Practitioners know that most Pilates exercises, big or small, work your muscles in non-obvious ways. That’s because coordinating your breath to the movement is an integral part of the workout, challenging your core—and other muscle groups—with every inhale and exhale.
In this new 25-minute video, Spencer takes us through a well-rounded Pilates workout designed for beginners and more experienced practitioners alike. He begins with the foundation of mat Pilates: the ability to find a neutral pelvis and thus engage your core. But what the heck does that actually mean?
“When we find our neutral pelvis, it will just mean that the pelvic bone and tailbone are stacked with a little space under your lower back,” Spencer says.
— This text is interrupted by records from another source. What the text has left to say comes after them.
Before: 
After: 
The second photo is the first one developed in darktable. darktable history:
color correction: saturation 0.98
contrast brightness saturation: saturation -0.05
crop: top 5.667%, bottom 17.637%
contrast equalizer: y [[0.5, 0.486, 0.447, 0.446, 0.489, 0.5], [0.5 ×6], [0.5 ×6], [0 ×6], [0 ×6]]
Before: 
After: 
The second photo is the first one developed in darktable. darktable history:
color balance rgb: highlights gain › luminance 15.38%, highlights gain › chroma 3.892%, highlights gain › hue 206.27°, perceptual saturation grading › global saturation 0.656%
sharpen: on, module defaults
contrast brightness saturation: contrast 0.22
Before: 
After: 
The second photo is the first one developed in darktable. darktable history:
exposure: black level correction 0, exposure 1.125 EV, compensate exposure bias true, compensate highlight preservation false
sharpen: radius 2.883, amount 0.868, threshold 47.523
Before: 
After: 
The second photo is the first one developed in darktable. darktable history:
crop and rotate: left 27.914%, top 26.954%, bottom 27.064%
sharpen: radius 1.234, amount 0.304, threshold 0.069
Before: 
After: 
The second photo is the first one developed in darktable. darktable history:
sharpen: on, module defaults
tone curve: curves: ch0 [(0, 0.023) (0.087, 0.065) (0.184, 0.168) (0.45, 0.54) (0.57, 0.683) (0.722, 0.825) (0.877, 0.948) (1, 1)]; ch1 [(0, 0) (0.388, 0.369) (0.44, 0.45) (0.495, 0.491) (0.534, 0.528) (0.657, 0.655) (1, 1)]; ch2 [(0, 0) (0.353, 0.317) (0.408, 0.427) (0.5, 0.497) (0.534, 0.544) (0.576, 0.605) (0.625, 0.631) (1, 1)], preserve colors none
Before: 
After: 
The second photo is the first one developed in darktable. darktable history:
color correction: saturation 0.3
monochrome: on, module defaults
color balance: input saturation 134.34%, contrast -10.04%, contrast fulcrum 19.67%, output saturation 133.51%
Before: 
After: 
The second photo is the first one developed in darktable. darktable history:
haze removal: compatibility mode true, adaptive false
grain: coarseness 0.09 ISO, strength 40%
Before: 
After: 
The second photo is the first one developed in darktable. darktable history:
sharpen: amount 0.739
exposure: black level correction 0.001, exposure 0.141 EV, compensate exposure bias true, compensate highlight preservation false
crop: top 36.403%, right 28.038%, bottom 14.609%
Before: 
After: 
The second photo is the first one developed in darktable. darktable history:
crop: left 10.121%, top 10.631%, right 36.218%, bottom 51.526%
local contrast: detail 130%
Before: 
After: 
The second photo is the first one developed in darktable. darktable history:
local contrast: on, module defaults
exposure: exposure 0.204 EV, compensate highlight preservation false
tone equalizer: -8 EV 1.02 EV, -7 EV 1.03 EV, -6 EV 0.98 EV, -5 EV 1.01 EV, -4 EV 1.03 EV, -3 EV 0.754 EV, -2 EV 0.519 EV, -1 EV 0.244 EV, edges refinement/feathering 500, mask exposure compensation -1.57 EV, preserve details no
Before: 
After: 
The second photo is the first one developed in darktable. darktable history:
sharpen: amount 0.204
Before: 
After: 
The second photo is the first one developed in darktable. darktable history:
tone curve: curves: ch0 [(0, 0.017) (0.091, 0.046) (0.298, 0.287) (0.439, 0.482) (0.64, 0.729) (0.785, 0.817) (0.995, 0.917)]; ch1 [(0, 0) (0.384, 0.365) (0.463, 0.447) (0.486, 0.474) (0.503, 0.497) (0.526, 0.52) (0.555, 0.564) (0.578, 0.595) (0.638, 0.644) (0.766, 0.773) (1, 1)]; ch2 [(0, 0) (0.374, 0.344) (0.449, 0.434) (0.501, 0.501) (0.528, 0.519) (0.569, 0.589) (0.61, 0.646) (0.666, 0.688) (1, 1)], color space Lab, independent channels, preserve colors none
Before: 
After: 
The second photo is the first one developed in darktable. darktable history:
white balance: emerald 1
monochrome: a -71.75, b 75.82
Helpfully, he adds that your pubic bone is located a few fingers below your belly button.
Once you’ve gotten a feel for your foundational core position, if you’re finding staple moves a bit confounding, Spencer shares some common variations that can be helpful starting points.
For example, to work up to table top, you can begin with heel glides. This involves laying on your back with a neutral pelvis. Then, you lift your toes, which engages the hamstrings, and you pull your legs in and lead them back out. This mimics the movement of leg lifts and lowers in table top position without the added weight that holding your leg off of the floor requires.
“I love a good heel guide,” Spencer says. “It’s an extremely effective exercise for building coordination of breath and abdominals.”
Spencer leads us through similar ways to work up to classic Pilates moves like roll ups and roll downs, forearm and side planks, and more. But really, once you’ve mastered the neutral pelvis, the world of mat Pilates is your oyster.